The supply chains that have been temporarily disrupted due to the withdrawal of high-value currency notes last month will “recreate themselves very quickly” just as New Orleans in the USA was rebuilt after Hurricane Katrina in August 2005, according to Arvind Panagariya, vice chairperson, Niti Aayog.
Speaking at the Express Adda event Thursday evening, Panagariya said, “The supply chains, etc., that get temporarily disrupted will recreate themselves very quickly. I think of, for example, this hurricane that came to New Orleans and it looked like the city will never be rebuilt again and of course, New Orleans is back to life. And that is the history, actually, in many cities when they experience some gigantic shock like that. Eventually, they come back and rebuild themselves.”
Panagariya said that demonetisation was not an isolated move and that while the transition is painful, India would recover the loss in growth in the current quarter very soon.
“And ultimately, it is all a matter of incentives. People do react to incentives and as long as we go in and ensure that we recreate the incentives, which we will recreate when the liquidity is fully there in the system and better because a lot of the digital technologies would have also been adopted by then, at least by a significant proportion of the population. So I think in the longer run we will come out more stronger and further ahead,” he said.
On November 8, Prime Minister Narendra Modi had announced the scrapping of existing currency notes of Rs 500 and Rs 1,000 to curb corruption and black money.
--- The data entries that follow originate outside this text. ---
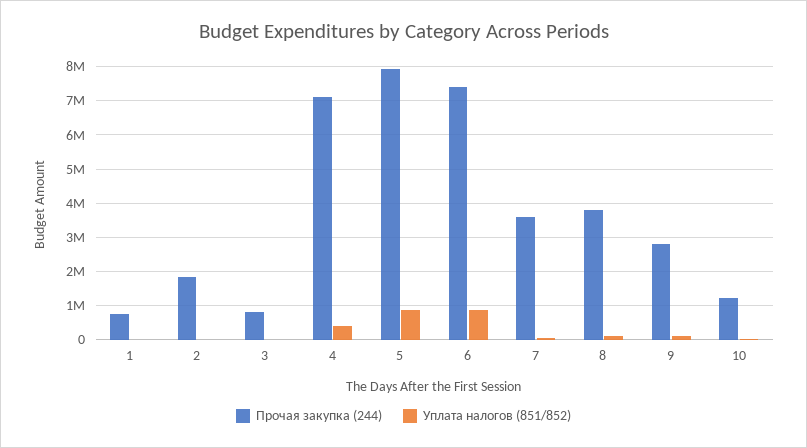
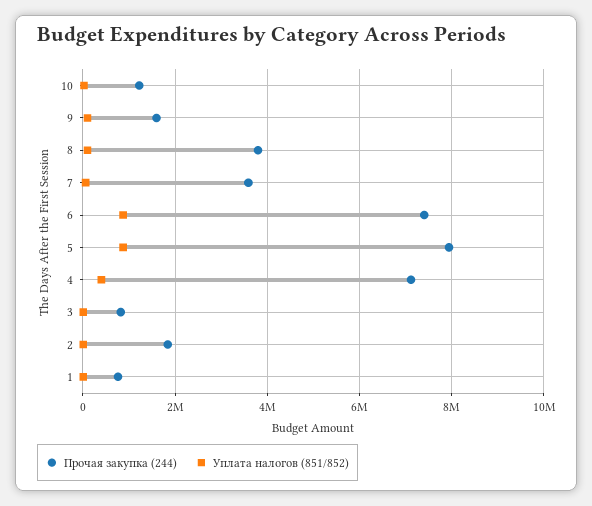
  {
    "Прочая закупка (244)": {
      "1": 800000,
      "2": 1800000,
      "3": 800000,
      "4": 7200000,
      "5": 8000000,
      "6": 7400000,
      "7": 3600000,
      "8": 3800000,
-     "9": 2800000,
+     "9": 1600000,
      "10": 1200000
    },
    "Уплата налогов (851/852)": {
      "1": 0,
      "2": 0,
      "3": 0,
      "4": 400000,
      "5": 800000,
      "6": 800000,
      "7": 0,
      "8": 200000,
      "9": 200000,
      "10": 0
    }
  }

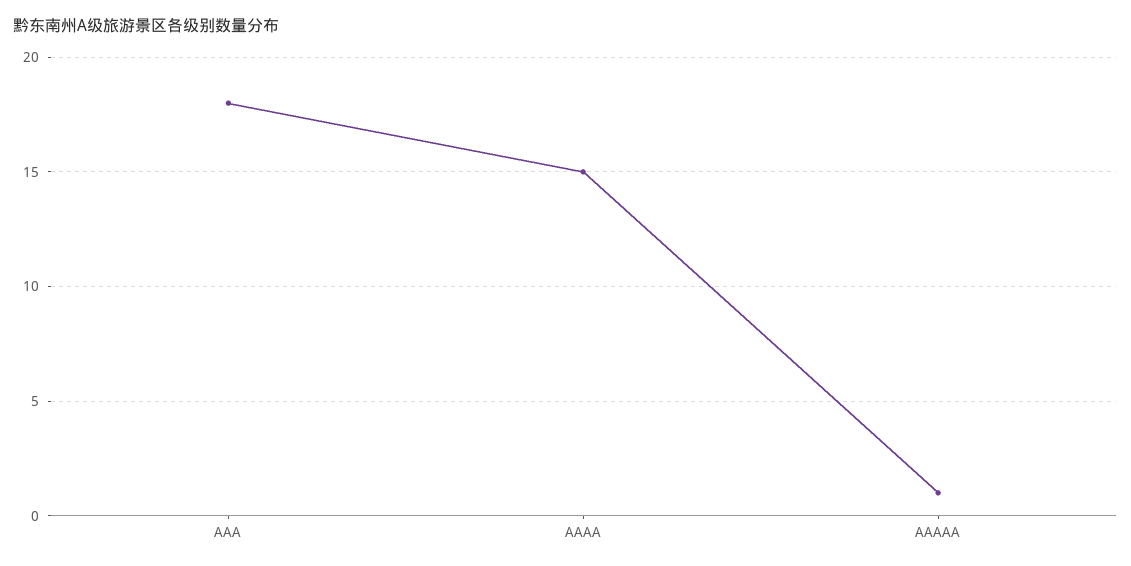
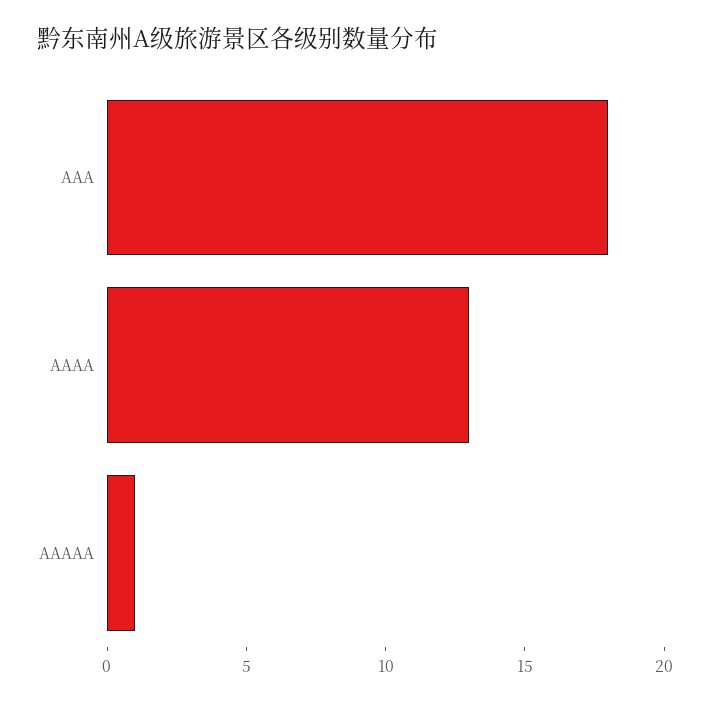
  {
    "AAA": 18,
-   "AAAA": 15,
+   "AAAA": 13,
    "AAAAA": 1
  }

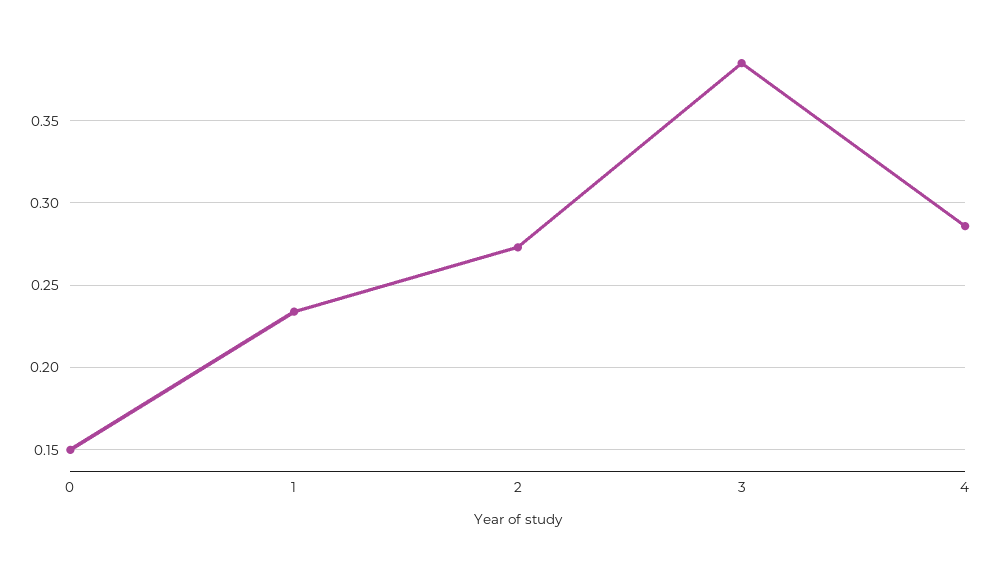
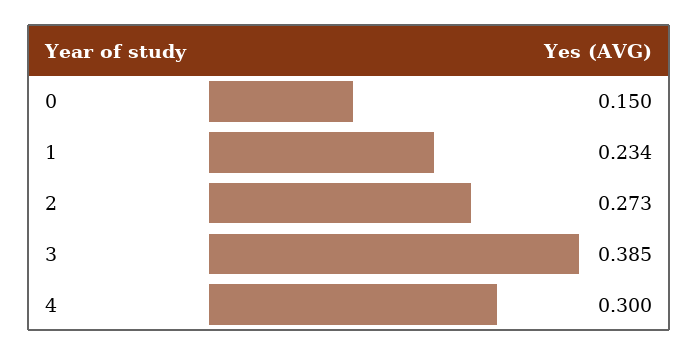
  {
    "0": 0.15,
    "1": 0.234,
    "2": 0.273,
    "3": 0.385,
-   "4": 0.285
+   "4": 0.3
  }

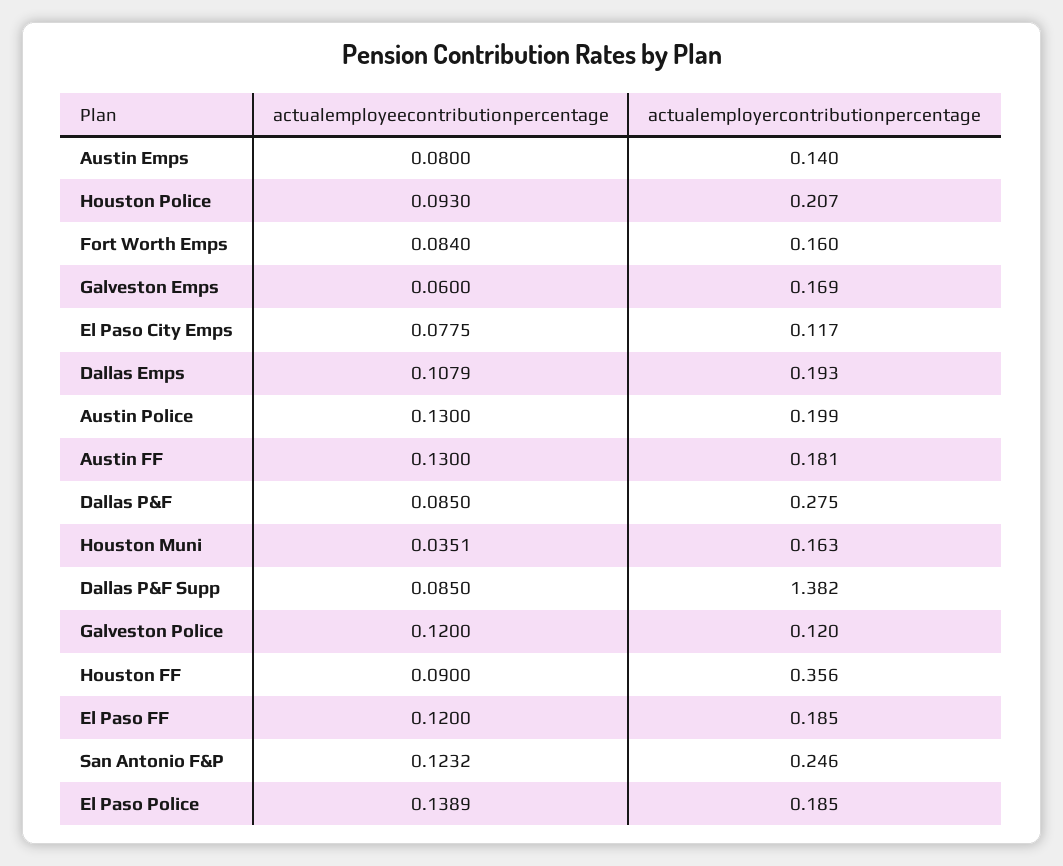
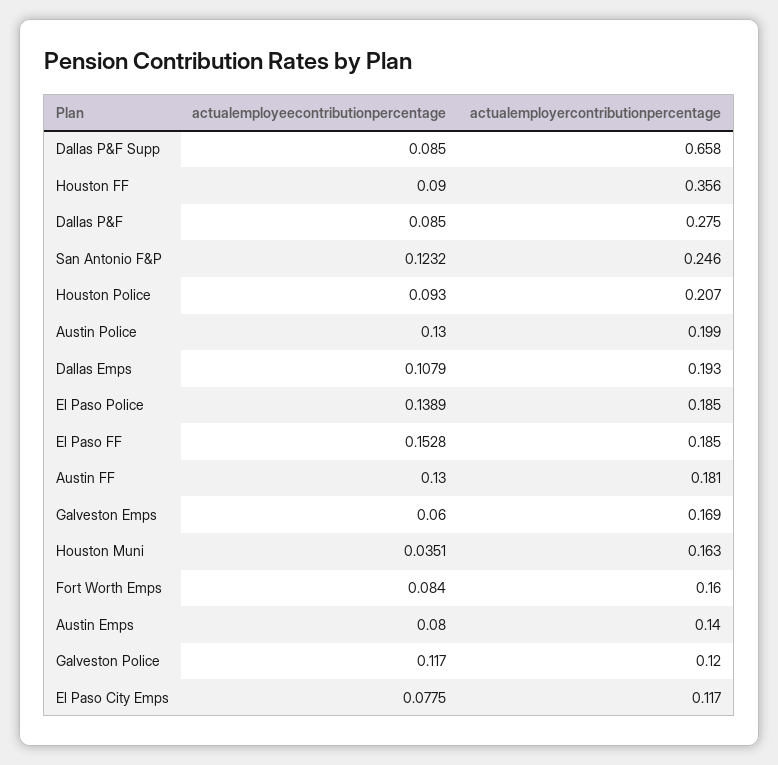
  {
    "actualemployeecontributionpercentage": {
      "Austin Emps": 0.08,
      "Houston Police": 0.093,
      "Fort Worth Emps": 0.084,
      "Galveston Emps": 0.06,
      "El Paso City Emps": 0.0775,
      "Dallas Emps": 0.1079,
      "Austin Police": 0.13,
      "Austin FF": 0.13,
      "Dallas P&F": 0.085,
      "Houston Muni": 0.0351,
      "Dallas P&F Supp": 0.085,
-     "Galveston Police": 0.12,
+     "Galveston Police": 0.117,
      "Houston FF": 0.09,
-     "El Paso FF": 0.12,
+     "El Paso FF": 0.1528,
      "San Antonio F&P": 0.1232,
      "El Paso Police": 0.1389
    },
    "actualemployercontributionpercentage": {
      "Austin Emps": 0.14,
      "Houston Police": 0.207,
      "Fort Worth Emps": 0.16,
      "Galveston Emps": 0.169,
      "El Paso City Emps": 0.117,
      "Dallas Emps": 0.193,
      "Austin Police": 0.199,
      "Austin FF": 0.181,
      "Dallas P&F": 0.275,
      "Houston Muni": 0.163,
-     "Dallas P&F Supp": 1.382,
+     "Dallas P&F Supp": 0.658,
      "Galveston Police": 0.12,
      "Houston FF": 0.356,
      "El Paso FF": 0.185,
      "San Antonio F&P": 0.246,
      "El Paso Police": 0.185
    }
  }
Modi had asked for 50 days, until December 30, for the situation to stabilise.
“The basic objectives of demonetisation will be achieved and much more. I never saw this move as an isolated step. There are half-a-dozen steps, which were taken prior to this. This being the biggest so far and I don’t think this will be the last one either. India has a long way to go in terms of setting policies right,” said Panagariya.
Since the demonetisation of old currency notes of Rs 500 and Rs 1000, there have been several flip-flops by the government and the RBI during the implementation of the drive. So far, 59 communications have been issued by the RBI-Finance Ministry combine.
On December 19, it was announced that all cash deposits exceeding Rs 5,000 would be scrutinised. A day later, the RBI withdrew the limit for KYC-compliant accounts, sparking a debate on the independence of the central bank.
Panagariya said the powers of the central bank cannot be compared to the powers of the US Federal Reserve.
“In the US, the Fed is completely independent. In the Indian system, still the central bank is not quite as independent as the Fed Reserve is. In fact, if you read the RBI Act, it even actually gives the government the power to give direction to the central bank,” said Panagariya.
On the burden of Non-Performing Assets (NPAs), Panagariya said the government has recognised the problem.
“…the options perhaps of cleaning up the assets through some sort of asset reconstruction company or some sort of bad bank and all is being discussed. Some of the momentum has been a little lost temporarily because of the demonetisation but I think there is recognition in the government that something absolutely needs to be done. I am very optimistic we will get there,” he said.